If you are a Riesling fan, then there’s one wine flavour compound you’ll be well acquainted with, even if you don’t know its chemical name. It is TDN, and for some reason, Riesling has more of it than other grape varieties, although it is also found in other white wines. TDN stands for 1,1,6-trimethyl-1,2-dihydronaphthalene, and if it’s present above a certain level, it causes petrol/kerosene aromas.
Some people really dislike it and consider it to be a fault. At low levels it can be quite pleasant – again, depending on your preference – but most people find it overpowering at higher levels. Personally, I don’t like it.
TDN belongs to a group of compounds called C13-norisoprenoids. It is formed from precursors in the grapes that develop higher levels with sunlight exposure and also water stress. Riesling wines typically have both free TDN in them and also the bound precursors, with far more of the latter, and some of the bound reserve becomes free during fermentation and then ageing. But some of the free is lost, too, so there is a sort of flux with more being released as some is lost. It is thought that after a few years most wines reach a stable peak, before the levels fall once the bound reserves are used up.
The detection level is much lower than previously thought. In a study published in 2012, Gavin Sacks and colleagues from Cornell University in New York State looked at the thresholds of tasters to TDN, and also measured concentrations in a number of wines. They found the TDN concentrations were significantly higher in Riesling than in other varietal wines, at 6.4 μg/L, compared with an average of 1.3 μg/L for the other wines. Peoples’ thresholds were 2 μg/L, which is ten times lower than the previously reported odour threshold. So this meant that 27 of the 28 Riesling wines (aged 1-3 years) were over this threshold, while only 7 of the 69 wines from other varieties were over this level.
In a more recent study (2020), Tarasov and colleagues also looked at thresholds. They looked at three different sorts of threshold:
- Detection threshold: the lowest level at which a stimulus can be detected but not recognized
- Recognition threshold: it can be detected and recognized
- Rejection threshold: where the wine is rejected as faulty
In these studies, for TDN the three respective thresholds were 4, 10-12 and 71-82 μg/l.
It follows that half the population should be able to perceive TDN in most Riesling wines. However, the fruity characteristics of young wines can mask TDN, so that even if you can perceive it, you might not recognize it.

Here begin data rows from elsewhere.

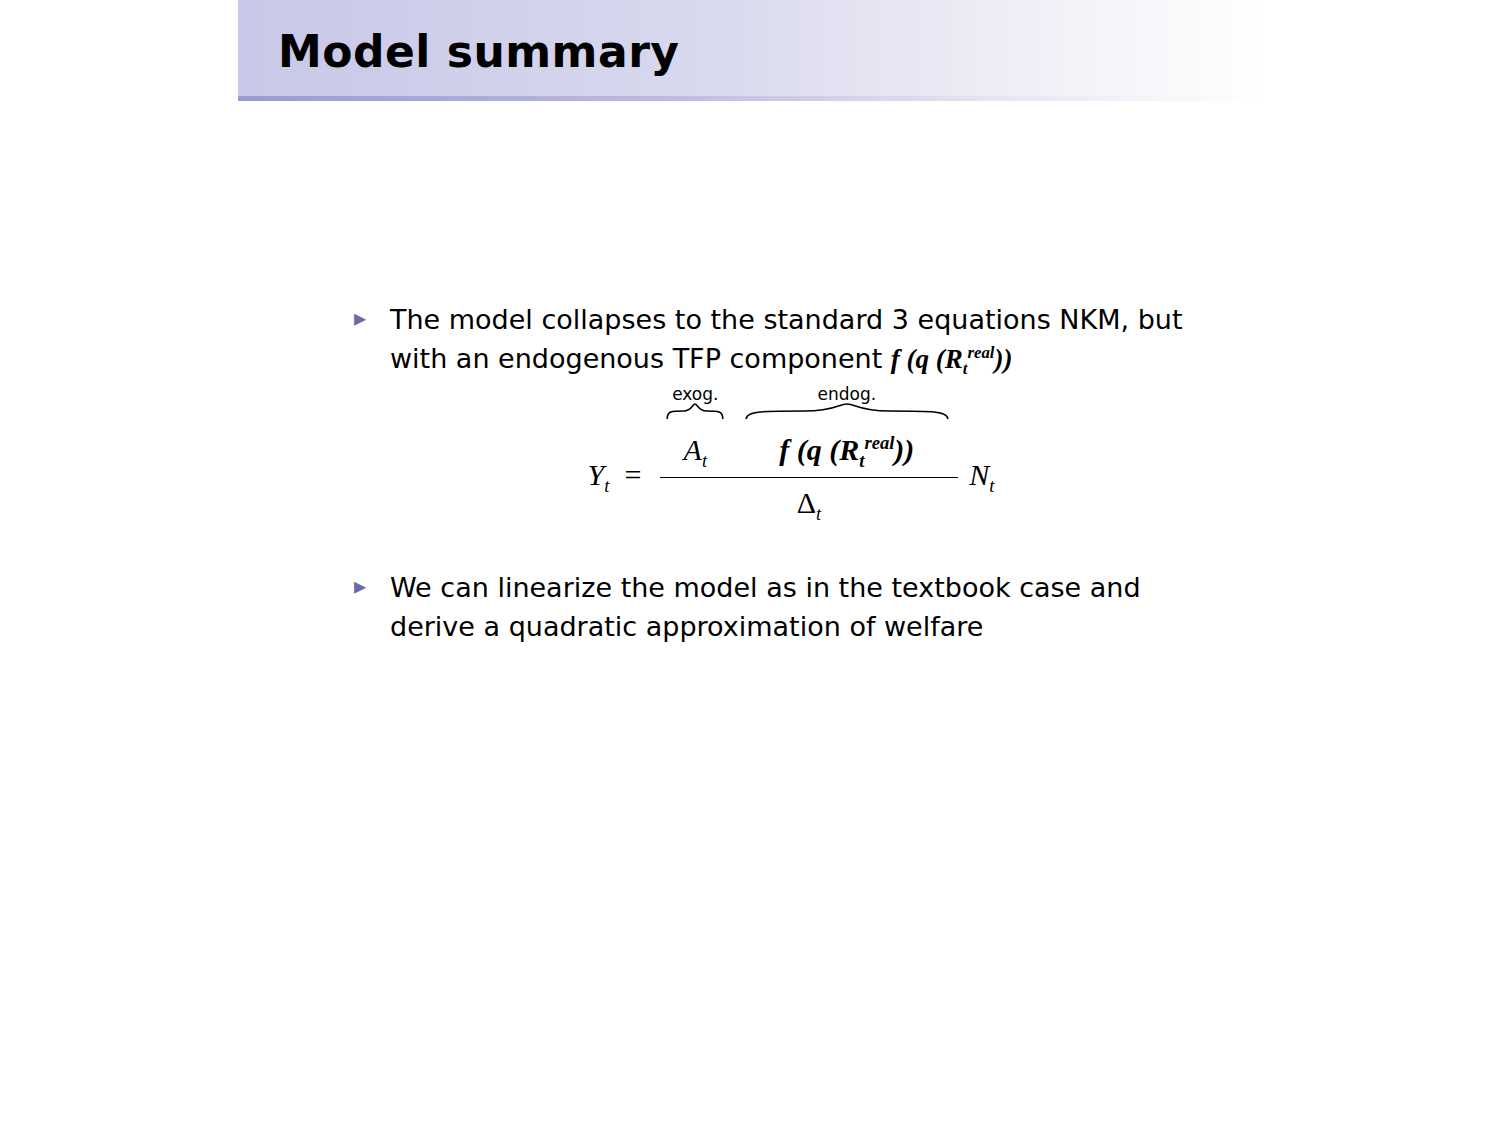Model summary
The model collapses to the standard 3 equations NKM, but with an endogenous TFP component f (q (Rtreal))
Yt = exog. At endog. f (q (Rtreal)) Δt Nt
We can linearize the model as in the textbook case and derive a quadratic approximation of welfare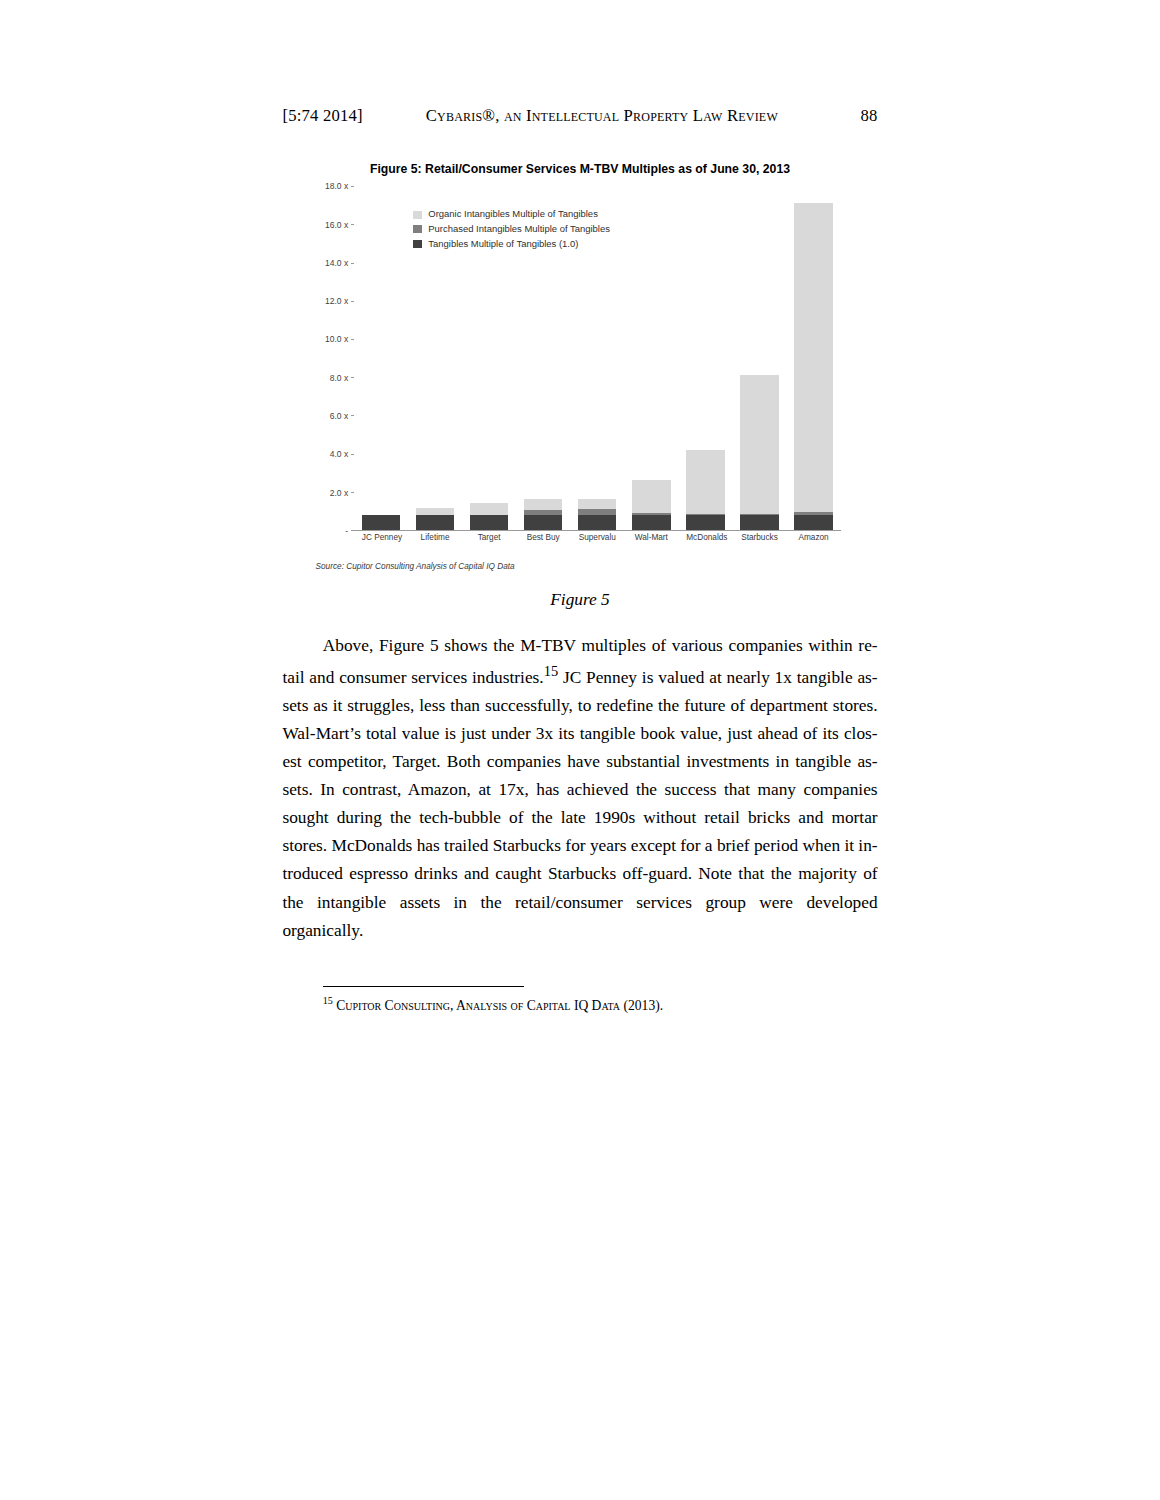[5:74 2014] Cybaris®, an Intellectual Property Law Review 88
Figure 5: Retail/Consumer Services M-TBV Multiples as of June 30, 2013
18.0 x 16.0 x 14.0 x 12.0 x 10.0 x 8.0 x 6.0 x 4.0 x 2.0 x -
Organic Intangibles Multiple of Tangibles
Purchased Intangibles Multiple of Tangibles
Tangibles Multiple of Tangibles (1.0)
JC Penney Lifetime Target Best Buy Supervalu Wal-Mart McDonalds Starbucks Amazon
Source: Cupitor Consulting Analysis of Capital IQ Data
Figure 5
Above, Figure 5 shows the M-TBV multiples of various companies within retail and consumer services industries.15 JC Penney is valued at nearly 1x tangible assets as it struggles, less than successfully, to redefine the future of department stores. Wal-Mart’s total value is just under 3x its tangible book value, just ahead of its closest competitor, Target. Both companies have substantial investments in tangible assets. In contrast, Amazon, at 17x, has achieved the success that many companies sought during the tech-bubble of the late 1990s without retail bricks and mortar stores. McDonalds has trailed Starbucks for years except for a brief period when it introduced espresso drinks and caught Starbucks off-guard. Note that the majority of the intangible assets in the retail/consumer services group were developed organically.
15 Cupitor Consulting, Analysis of Capital IQ Data (2013).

The precursors are a group of compounds present in grapes called carotenoids. There are at least a dozen of them in grapes and they fall into two categories: carotenes and xanthophylls. Levels of these compounds build up in the grapes and then after veraison they break down to form the C13-norisoprenoids. This group includes the precursors to TDN, and they undergo a chemical modification known as glycosylaytion, which involves adding a sugar. This creates a reservoir of bound compounds in the grape juice that can then release TDN during fermentation. Higher levels of caretonoids in grapes means more TDN in the wine. Then, after the wine is bottled, there is a pool of precursors in the wine that can later release TDN during ageing.
What leads to higher levels of precursors? Sun exposure and water stress. Sun exposure is the key factor: anything higher than 20% full sun exposure of the grapes raises TDN in the wine. One study from New York State, where Riesling is a key grape variety, showed that in mid-season, 33 days post berry set, there was a spike in zeaxanthin (a caretonoid) levels with sun exposure. Exposure at days 2 and 68 didn’t have the same effect. The 33 day sun exposure led to twice the TDN levels in the wine.

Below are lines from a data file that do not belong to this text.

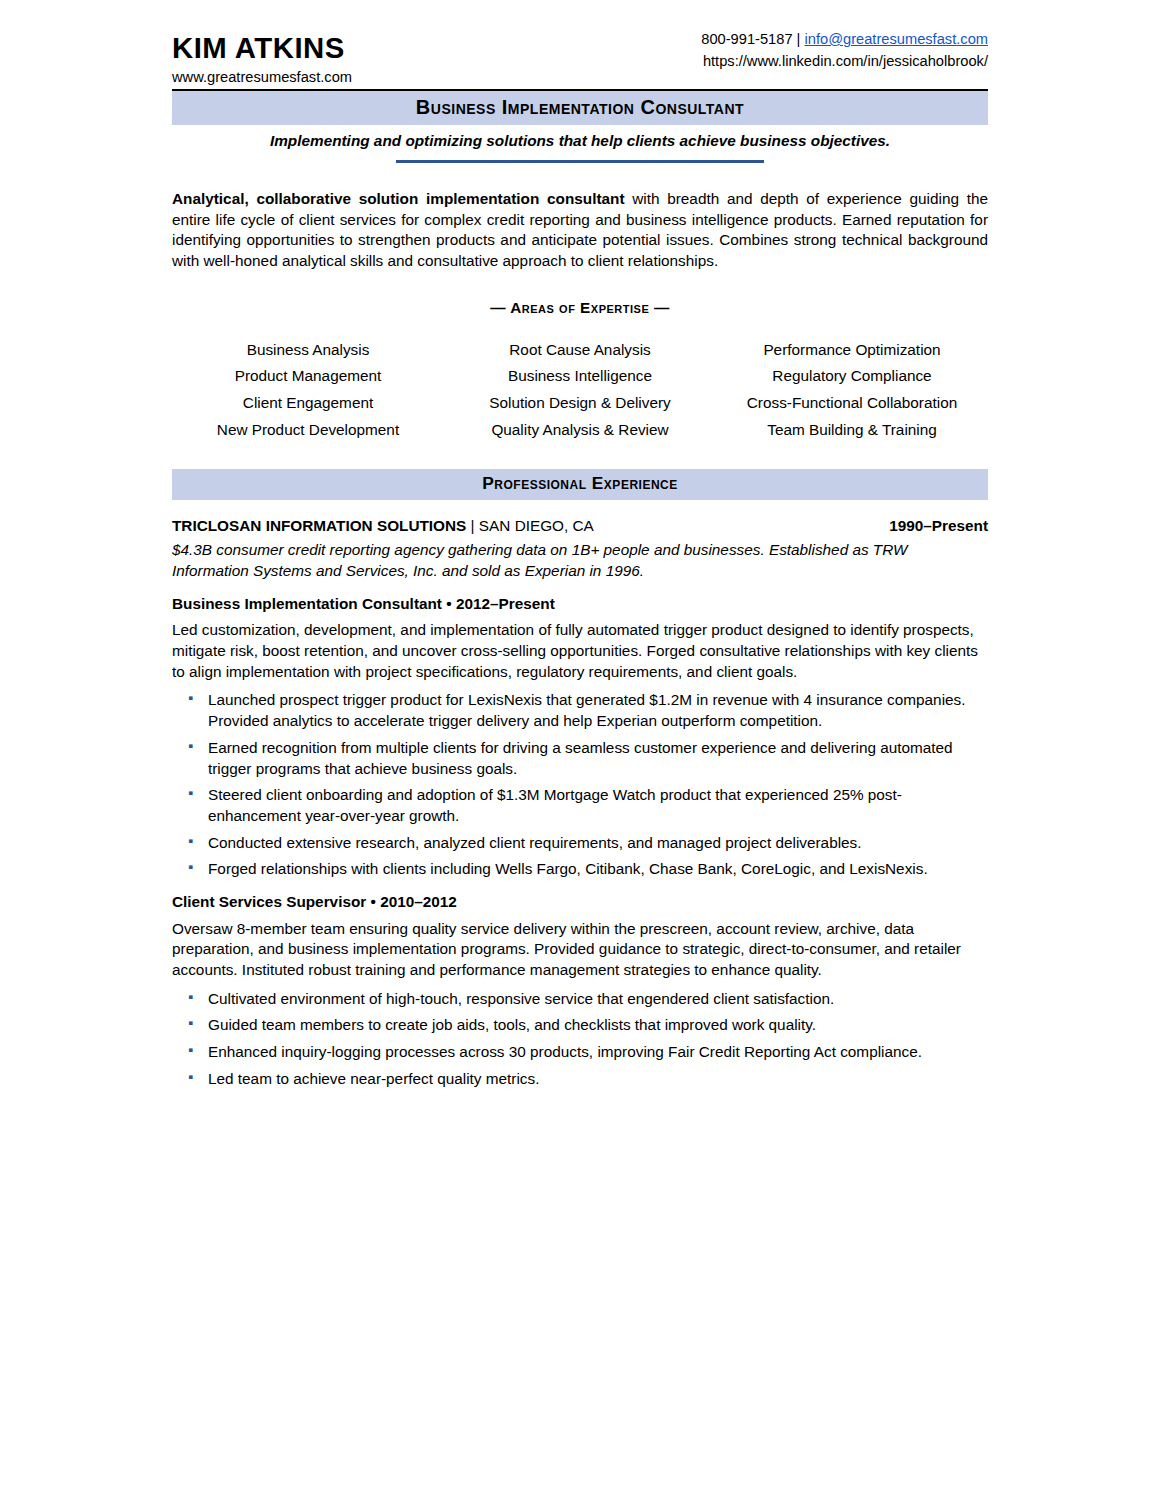KIM ATKINS
www.greatresumesfast.com
800-991-5187 | info@greatresumesfast.com
https://www.linkedin.com/in/jessicaholbrook/
Business Implementation Consultant
Implementing and optimizing solutions that help clients achieve business objectives.
Analytical, collaborative solution implementation consultant with breadth and depth of experience guiding the entire life cycle of client services for complex credit reporting and business intelligence products. Earned reputation for identifying opportunities to strengthen products and anticipate potential issues. Combines strong technical background with well-honed analytical skills and consultative approach to client relationships.
— Areas of Expertise —
| Business Analysis | Root Cause Analysis | Performance Optimization |
| Product Management | Business Intelligence | Regulatory Compliance |
| Client Engagement | Solution Design & Delivery | Cross-Functional Collaboration |
| New Product Development | Quality Analysis & Review | Team Building & Training |
Professional Experience
TRICLOSAN INFORMATION SOLUTIONS | SAN DIEGO, CA
1990–Present
$4.3B consumer credit reporting agency gathering data on 1B+ people and businesses. Established as TRW Information Systems and Services, Inc. and sold as Experian in 1996.
Business Implementation Consultant • 2012–Present
Led customization, development, and implementation of fully automated trigger product designed to identify prospects, mitigate risk, boost retention, and uncover cross-selling opportunities. Forged consultative relationships with key clients to align implementation with project specifications, regulatory requirements, and client goals.
Launched prospect trigger product for LexisNexis that generated $1.2M in revenue with 4 insurance companies. Provided analytics to accelerate trigger delivery and help Experian outperform competition.
Earned recognition from multiple clients for driving a seamless customer experience and delivering automated trigger programs that achieve business goals.
Steered client onboarding and adoption of $1.3M Mortgage Watch product that experienced 25% post-enhancement year-over-year growth.
Conducted extensive research, analyzed client requirements, and managed project deliverables.
Forged relationships with clients including Wells Fargo, Citibank, Chase Bank, CoreLogic, and LexisNexis.
Client Services Supervisor • 2010–2012
Oversaw 8-member team ensuring quality service delivery within the prescreen, account review, archive, data preparation, and business implementation programs. Provided guidance to strategic, direct-to-consumer, and retailer accounts. Instituted robust training and performance management strategies to enhance quality.
Cultivated environment of high-touch, responsive service that engendered client satisfaction.
Guided team members to create job aids, tools, and checklists that improved work quality.
Enhanced inquiry-logging processes across 30 products, improving Fair Credit Reporting Act compliance.
Led team to achieve near-perfect quality metrics.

Once the wine is bottled, other factors can raise the level, including bottle age, storage temperature and oxidation. When the wine has higher acidity, TDN develops more quickly. Interestingly, using screwcaps can result in higher TDN levels because studies from Tarasov and colleagues have found that cork and synthetic closures scalp more than 50% of the TDN in the first two years after bottling. Even the glass stoppers absorb some because the closure here is made with a plastic ring between the stopper and the rim of the bottle.
TDN is a major concern to winemakers in Germany at the moment, because they have been experiencing warmer, drier summers. Karsten Peter, at Gut Hermannsberg in the Nahe, says they have been experimenting with different approaches to leaf plucking as a way to lower the risk of TDN, which they are very concerned about. Typically they will remove all the leaves in the fruiting zone to keep disease pressure low. Now, they do a staged leaf pluck. And they are trialling leaving some outer leaves as a sort of umbrella, but picking just the inside leaves, to create airflow but keep some shade.
Australian Riesling can often have higher levels even in young wines. Typical levels in European Rieslings would be 1-50 μg/l, but Australian Riesling can have levels as high as 250 μg/l, and sometimes even higher.
But be careful that you don’t mistake the aromas of older Riesling for TDN. German wine expert Anne Krebiehl says that in her experience many tasters smell mature Rieslings and label the aromas as ‘petrol’ even if there is no TDN.